More cases of misalignment and unexplained behavior are detailed in the recent paper quoted above, The Alignment Problem from a Deep Learning Perspective, which also points out the inability to find concrete ways of identifying how AI does it. The authors warn, “we consider the prospect of deploying power-seeking AGIs an unacceptable risk even if we can’t identify specific paths by which they would gain power.”


The epistemic solution for businesses
Where do we find these types of problems in a firm? In the business community, organizational structures, such as information silos and hierarchical barriers, further exacerbate these Ultra Risks by preventing vital knowledge from reaching those who need it when they need it, causing risks to remain invisible and undetected until they result in crises.

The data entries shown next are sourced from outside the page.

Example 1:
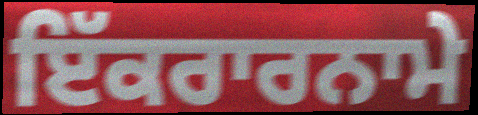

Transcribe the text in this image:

ਇੱਕਰਾਰਨਾਮੇ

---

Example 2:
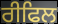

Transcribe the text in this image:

ਰੀਫਿਲ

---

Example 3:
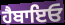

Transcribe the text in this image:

ਹੈਬਾਇਓ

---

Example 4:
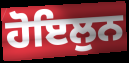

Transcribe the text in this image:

ਹੋਇਲੁਨ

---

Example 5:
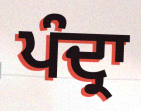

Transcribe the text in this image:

ਪੰਦ੍ਰਾ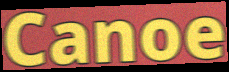
CanoeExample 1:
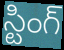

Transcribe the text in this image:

స్టింగ్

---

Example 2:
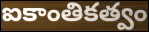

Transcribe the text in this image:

ఐకాంతికత్వం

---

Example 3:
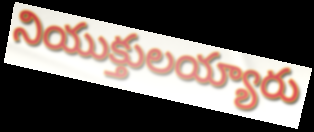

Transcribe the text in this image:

నియుక్తులయ్యారు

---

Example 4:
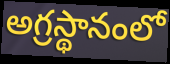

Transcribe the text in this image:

అగ్రస్థానంలో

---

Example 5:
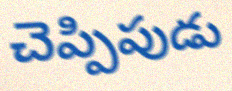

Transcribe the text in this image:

చెప్పిపుడు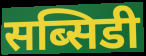
सब्सिडी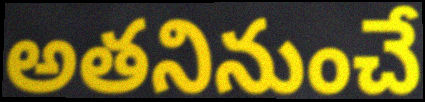
అతనినుంచే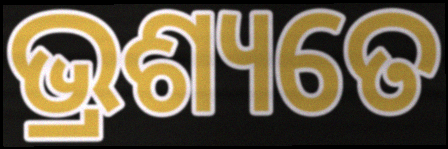
ଭ୍ରଶ୍ୟତେ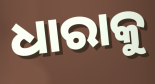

How can a business organization deal with such a situation?
To mitigate these Ultra Risks, businesses have developed various frameworks and case-study-based approaches, relying on a combination of questioning themselves, awareness, and collaboration. Examples:
The use of epistemic boundary spanners. These are individuals or teams who bridge knowledge communities within organizations, facilitating information sharing and critical dialogue across departments with different epistemic styles (e.g., managers, engineers, technicians, scientists).
The adoption of devil’s advocate inquiry models, as seen in venture capital due-diligence processes, where assumptions are rigorously tested and challenged one by one, rather than accepted at face value.

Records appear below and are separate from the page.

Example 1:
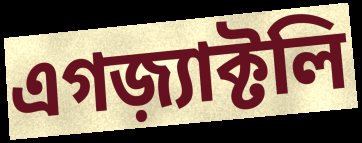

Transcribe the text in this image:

এগজ়্যাক্টলি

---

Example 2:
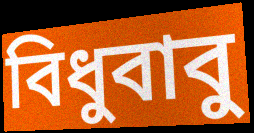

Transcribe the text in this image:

বিধুবাবু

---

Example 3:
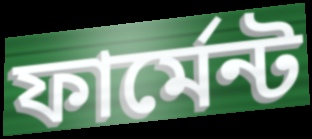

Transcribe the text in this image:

ফার্মেন্ট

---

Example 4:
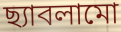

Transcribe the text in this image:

ছ্যাবলামো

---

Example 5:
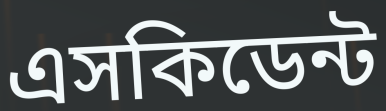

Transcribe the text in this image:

এসকিডেন্টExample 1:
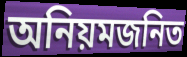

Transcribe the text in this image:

অনিয়মজনিত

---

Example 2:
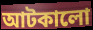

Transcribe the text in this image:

Large-scale information sharing platforms, such as the Xerox knowledge management system Eureka, created to facilitate knowledge sharing among service technicians and support representatives in a multinational environment.
The development of collaborative networks like (another) Eureka (usually abbreviated to “E!” or “Σ!”), a multinational organization created in 1985 to overcome localized funding, coordinate international research programs, and propel innovation.

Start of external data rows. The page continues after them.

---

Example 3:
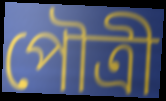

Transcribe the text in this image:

পৌত্রী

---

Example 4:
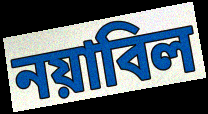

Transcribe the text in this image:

নয়াবিল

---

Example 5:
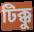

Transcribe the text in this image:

টিক্কু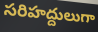
సరిహద్దులుగా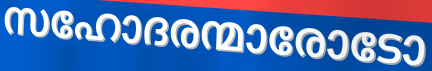
സഹോദരന്മാരോടോ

These are examples of frameworks that emphasize fostering epistemic virtues—openness, reflexivity, collaboration, and building organizational cultures that value evidence-based decision-making and cross-disciplinary communication, thereby reducing the risk of undetected threats and improving collective learning.
It is tempting to consider AI tools to watch AI behavior. It is an ages-old situation, so much so that there is a Latin expression for it: Quis custodiet ipsos custodes? (Who will guard the guards themselves?). But from the cases listed in table 1 and other similar ones, it is known that LLMs change their behavior if they know that they are observed. This introduces considerations that deserve a longer treatment.
Given that the unknown will always be present and our faculties will always fall short of detecting UI strategies, we should identify and shield our businesses’ critical points into robust bastions, diversify judiciously into novel areas, and watch from the crenelations for signs of change. Easier said than done, but combining action with awareness will allow us (humans) to navigate uncharted territories.
If we fail to act now and we rely on “We’ll cross that bridge when we come to it,” we will be behaving like the person falling from a skyscraper who, when asked how things are going mid-fall, replies, “So far, so good.” Ultimately, these examples illustrate how distance—whether temporal, spatial, or personal—plays a major role in shaping our perception of risk, but that is a topic for another article.
In times of uncertainty, even if we cannot bring clarity into the opacity, we will say to Prince Hamlet, “Know thyself. That knowledge will make you resilient to continue forward.”